だが、コルレオーネ一座の芝居は今一つで覇気がなく、どことなくどんよりとした空気が稽古場をおおっていた。
主演の二人が抜けたことでラッツや他の劇団員たちにはチャンスが巡って来たわけだが、集客できるほどの魅力のある役者はおらず『空白』ができたのである。
役者の必要な要素には『華』というものがある、これは演技力や歌唱力とは違う人を引き付ける魅力のことなのだが、現在のコルレオーネ一座にその『華』のある役者はリーランドしかおらず、空白を埋めるだけの『華』を持つヒロインは皆無であった。
ベアーは稽古する劇団員を眺めていたが、
『これじゃあ、お客さん来ないだろうな……』
そんな思いがよぎった。
*
しばらくすると休憩になったためベアーはラッツに声をかけた。
「よう、ひさしぶり!!」
ラッツはベアーを見ると欠けた前歯を見せて手を上げた。
「元気そうだな!!」
ラッツは嬉しそうにするとベアーを連れて外に出た。
「ラッツその顔どうしたんだ?」
ベアーはバイロンを巡って貴族の執事とやりあったことを知らないためラッツの前歯を見て驚いた声を出した。
「いや……いろいろ……あって……」
ラッツはそう言うとバイロンに関わる出来事を話した。
「そんなことが……あったんだ……」
ベアーはバイロンにも会えると思っていたので思わぬ展開に驚きを隠さなかった。
「でも、いいこともあったんだ」
ラッツはベアーを見た。
「キスしたんだぜ……バイロンと……」
ベアーは『マジでか!!』という表情を見せた。
「殴られて脳震盪をおこしたんだけど、それは覚えてるんだよね~」
ラッツはその時のことを思い出し、何とも言えないニヤニヤ顔をベアーに見せた。
『いいなあ……キス……』
ベアーはかつて乗客船でファーストキスを試みたところ霧吹きを吹きかけられ、身ぐるみをはがされた過去を思い出した。
『あれは……失敗だったからな……』
ベアーが微妙な表情を見せるとラッツはそれを読みとり『成した者』の余裕を見せた。
「……好きな女子と交わす……キスって……いいぜ」
言われたベアーは劣等感と羨ましさで鼻の穴を大きく膨らませた。
「まあ、お前も、そのうち、なんとかなるよ」
勝ち誇ったラッツの一言にベアーはカチンときたが『成した者』に反論する術を『成していない者』はもちえなかった。
ベアーは状況を変えるべく話の方向を変えた。
「ところで、バイロンはどこに行ったんだろうね……」
ベアーが素朴な疑問を口にするとラッツは暗く沈んだ。
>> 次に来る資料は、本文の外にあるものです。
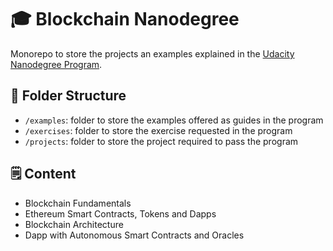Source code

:# 🎓 Blockchain Nanodegree

Monorepo to store the projects an examples explained in the [Udacity Nanodegree Program](https://www.udacity.com/course/blockchain-developer-nanodegree--nd1309).

## 📁 Folder Structure

- `/examples`: folder to store the examples offered as guides in the program
- `/exercises`: folder to store the exercise requested in the program
- `/projects`: folder to store the project required to pass the program

## 🗒️ Content

- Blockchain Fundamentals
- Ethereum Smart Contracts, Tokens and Dapps
- Blockchain Architecture
- Dapp with Autonomous Smart Contracts and Oracles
その顔は先ほどの雄々しい表情とはまったくちがうものであった。
「……わからん……」
急激にトーンが低くなったラッツにベアーは内心『ざまぁみろ~』思ったが……その後のテンションの低さに異様なものを感じた。ラッツは夢遊病者のような目つきになると砂浜にのの字を書きだした。
『こりゃ……重症だ……』
唐突に現れた貴族の執事によりバイロンを奪われたラッツは生きる張り合いを失っていたのだ。年頃の少年にとってバイロンの存在は生きる上での活力そのものだったのである。
「取り返しに行けばいいんじゃないの」
ベアーがぼそりと言うとラッツは『その手があったか!』という表情を浮かべた。
「でも、場所がわからないと……どうにもならないよね……」
ベアーの一言はラッツの気力を引き出したがそれと同時に新たな問題を提示した。
「どこにいるんだろうな……」
まさかバイロンがダリスの最高権力者のもとでメイドをやっているとは思わぬ二人は、空を仰ぎみる他なかった。
3
一方、その頃、ルナはロゼッタの女主人とともに月例行事のアレに興じていた。
「きた、コレ~!!!!!」
「こっちもよ、ほげ~っ!!!」
「ああああ~~、はぬっーーー!!!」
奇声とも怒声とも取れる声を上げて二人は目を爛々と輝かせた。
そして……
「勝負よ!!」
女主人がそう言うとルナは実に真剣な眼差しをみせて頷いた。今までベアーと何度となく危ない橋を渡ってきたが、その状況下でさえ見せたことのない表情であった。
「よろしいですか?」
カードをもう一枚配るか確認したディーラーが二人に尋ねると、2人は厳しい目を向けて頷いた。それを見たディーラーはカードをもう一枚、切った。
2人は配られたカードを見るとその眼を疑った。
そして……沈黙した。
「マジ……」
ルナがそう言うとロゼッタの女主人は鼻血をだした。興奮が限界をこえ、脳内麻薬、エンドルフインが出すぎた状態になっていた。
「おかみさん……あ……あ……あら…嵐……」
『嵐』とはカブ(異国から伝わってきたカードゲーム)の中で一番強い役である。親の特殊な役(シッピン、クッピン)さえも凌駕するものだ。見た目はポーカーのスリーカードと同じだがカブの場合は最大3枚のカードでしか勝負できないのでポーカーよりもはるかに低い確率でしか『嵐』は生じない。
だが女主人はルナ以上の驚きに包まれていた。
「ルナちゃん……嵐じゃない……これは……」
嵐は3枚とも同じ数字が続けばいいのだが、ルナとロゼッタの主人のカードは(3、3、3)の『嵐カブ』という極めて特殊なもので、なんと掛け金の50倍が支払われる役であった。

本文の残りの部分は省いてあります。